• Exercise brief: Render the items as a Markdown table with the columns Row and Line, starting with the first line and continuing through the line containing "erbjuder oöverträffade möjligheter", both included. Give one numbered row per line and leave out blank lines.

• Material for this exercise:
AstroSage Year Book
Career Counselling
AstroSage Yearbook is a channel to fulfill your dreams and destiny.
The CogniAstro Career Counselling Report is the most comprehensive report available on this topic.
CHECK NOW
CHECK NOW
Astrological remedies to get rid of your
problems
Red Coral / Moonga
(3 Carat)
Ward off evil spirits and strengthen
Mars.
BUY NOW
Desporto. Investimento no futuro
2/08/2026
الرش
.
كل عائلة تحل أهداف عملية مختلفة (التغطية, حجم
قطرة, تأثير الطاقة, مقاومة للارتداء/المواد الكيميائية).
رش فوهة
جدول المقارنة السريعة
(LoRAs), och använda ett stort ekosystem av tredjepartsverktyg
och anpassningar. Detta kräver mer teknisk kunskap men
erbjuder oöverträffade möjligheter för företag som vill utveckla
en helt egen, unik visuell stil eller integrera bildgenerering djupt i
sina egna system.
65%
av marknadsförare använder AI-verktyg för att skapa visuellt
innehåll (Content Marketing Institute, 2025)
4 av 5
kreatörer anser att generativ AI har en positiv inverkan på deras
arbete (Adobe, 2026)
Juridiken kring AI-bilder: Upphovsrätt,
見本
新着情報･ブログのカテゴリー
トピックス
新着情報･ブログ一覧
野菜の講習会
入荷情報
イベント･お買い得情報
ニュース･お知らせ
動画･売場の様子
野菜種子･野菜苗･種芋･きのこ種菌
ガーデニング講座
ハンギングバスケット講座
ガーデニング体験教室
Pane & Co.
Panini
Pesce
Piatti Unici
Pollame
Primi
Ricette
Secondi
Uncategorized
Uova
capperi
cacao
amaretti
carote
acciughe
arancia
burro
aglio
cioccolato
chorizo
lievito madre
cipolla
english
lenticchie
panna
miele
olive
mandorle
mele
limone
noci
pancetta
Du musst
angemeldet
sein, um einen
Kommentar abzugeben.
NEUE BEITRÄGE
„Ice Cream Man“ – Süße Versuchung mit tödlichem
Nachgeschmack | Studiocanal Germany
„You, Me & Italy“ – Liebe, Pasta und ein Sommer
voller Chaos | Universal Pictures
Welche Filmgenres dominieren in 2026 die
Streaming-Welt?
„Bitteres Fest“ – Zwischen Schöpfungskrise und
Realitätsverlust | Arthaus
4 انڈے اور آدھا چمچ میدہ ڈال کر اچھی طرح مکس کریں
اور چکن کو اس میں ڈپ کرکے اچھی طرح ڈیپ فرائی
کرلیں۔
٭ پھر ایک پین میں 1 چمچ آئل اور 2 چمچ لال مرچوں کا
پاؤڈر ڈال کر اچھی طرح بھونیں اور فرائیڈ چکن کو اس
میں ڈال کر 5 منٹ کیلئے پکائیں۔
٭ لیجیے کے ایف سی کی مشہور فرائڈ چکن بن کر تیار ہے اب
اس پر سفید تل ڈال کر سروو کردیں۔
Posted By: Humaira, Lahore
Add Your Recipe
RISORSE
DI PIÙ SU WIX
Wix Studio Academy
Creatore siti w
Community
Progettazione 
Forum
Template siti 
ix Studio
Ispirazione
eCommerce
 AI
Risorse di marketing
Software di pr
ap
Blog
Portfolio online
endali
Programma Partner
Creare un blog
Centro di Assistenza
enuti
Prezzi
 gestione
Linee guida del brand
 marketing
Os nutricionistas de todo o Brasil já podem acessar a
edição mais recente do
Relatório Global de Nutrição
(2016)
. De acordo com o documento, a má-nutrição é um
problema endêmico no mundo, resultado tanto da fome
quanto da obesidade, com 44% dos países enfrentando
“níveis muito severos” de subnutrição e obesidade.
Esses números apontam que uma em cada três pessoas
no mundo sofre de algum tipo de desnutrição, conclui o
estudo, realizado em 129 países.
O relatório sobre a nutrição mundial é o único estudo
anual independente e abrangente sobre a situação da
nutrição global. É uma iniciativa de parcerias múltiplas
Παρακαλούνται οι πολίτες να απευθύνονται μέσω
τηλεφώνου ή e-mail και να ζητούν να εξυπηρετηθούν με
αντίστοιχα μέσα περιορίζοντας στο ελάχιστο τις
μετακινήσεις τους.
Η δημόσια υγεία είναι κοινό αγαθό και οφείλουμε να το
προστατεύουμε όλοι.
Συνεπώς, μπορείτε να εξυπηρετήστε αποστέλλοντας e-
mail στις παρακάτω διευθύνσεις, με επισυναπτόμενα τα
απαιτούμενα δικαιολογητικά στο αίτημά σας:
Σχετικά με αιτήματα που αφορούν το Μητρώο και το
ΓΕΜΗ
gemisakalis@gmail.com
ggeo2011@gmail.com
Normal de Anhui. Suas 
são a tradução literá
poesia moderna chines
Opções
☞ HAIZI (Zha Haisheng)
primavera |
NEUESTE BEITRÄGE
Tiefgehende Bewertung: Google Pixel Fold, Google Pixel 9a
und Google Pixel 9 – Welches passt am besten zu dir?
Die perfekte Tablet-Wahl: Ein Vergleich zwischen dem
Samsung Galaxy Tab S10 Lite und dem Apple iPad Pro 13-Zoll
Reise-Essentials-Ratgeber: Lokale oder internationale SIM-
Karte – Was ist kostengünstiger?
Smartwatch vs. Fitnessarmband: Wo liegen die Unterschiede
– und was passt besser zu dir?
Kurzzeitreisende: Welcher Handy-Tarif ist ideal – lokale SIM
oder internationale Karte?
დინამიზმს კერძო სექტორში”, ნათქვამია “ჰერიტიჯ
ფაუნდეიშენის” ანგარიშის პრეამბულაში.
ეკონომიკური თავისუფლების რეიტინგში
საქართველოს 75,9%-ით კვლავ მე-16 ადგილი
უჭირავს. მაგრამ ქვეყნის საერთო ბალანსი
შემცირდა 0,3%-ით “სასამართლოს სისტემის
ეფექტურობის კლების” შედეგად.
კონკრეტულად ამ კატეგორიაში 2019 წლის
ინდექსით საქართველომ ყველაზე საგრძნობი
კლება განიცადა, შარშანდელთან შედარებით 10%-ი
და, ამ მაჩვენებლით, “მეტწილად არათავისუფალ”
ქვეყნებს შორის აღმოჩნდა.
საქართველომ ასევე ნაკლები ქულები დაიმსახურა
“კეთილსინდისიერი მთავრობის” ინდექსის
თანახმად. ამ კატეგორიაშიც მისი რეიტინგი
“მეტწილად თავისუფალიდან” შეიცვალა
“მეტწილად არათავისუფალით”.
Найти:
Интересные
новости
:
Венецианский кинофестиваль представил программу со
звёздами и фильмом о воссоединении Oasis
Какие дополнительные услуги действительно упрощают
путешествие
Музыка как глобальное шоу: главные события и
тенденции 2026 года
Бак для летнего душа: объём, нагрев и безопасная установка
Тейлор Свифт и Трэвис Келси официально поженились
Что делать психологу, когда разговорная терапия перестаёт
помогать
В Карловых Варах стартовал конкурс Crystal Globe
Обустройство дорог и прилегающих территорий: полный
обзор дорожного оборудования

• Problem solution:
| Row | Line |
|---|---|
| 1 | AstroSage Year Book |
| 2 | Career Counselling |
| 3 | AstroSage Yearbook is a channel to fulfill your dreams and destiny. |
| 4 | The CogniAstro Career Counselling Report is the most comprehensive report available on this topic. |
| 5 | CHECK NOW |
| 6 | CHECK NOW |
| 7 | Astrological remedies to get rid of your |
| 8 | problems |
| 9 | Red Coral / Moonga |
| 10 | (3 Carat) |
| 11 | Ward off evil spirits and strengthen |
| 12 | Mars. |
| 13 | BUY NOW |
| 14 | Desporto. Investimento no futuro |
| 15 | 2/08/2026 |
| 16 | الرش |
| 17 | . |
| 18 | كل عائلة تحل أهداف عملية مختلفة (التغطية, حجم |
| 19 | قطرة, تأثير الطاقة, مقاومة للارتداء/المواد الكيميائية). |
| 20 | رش فوهة |
| 21 | جدول المقارنة السريعة |
| 22 | (LoRAs), och använda ett stort ekosystem av tredjepartsverktyg |
| 23 | och anpassningar. Detta kräver mer teknisk kunskap men |
| 24 | erbjuder oöverträffade möjligheter för företag som vill utveckla |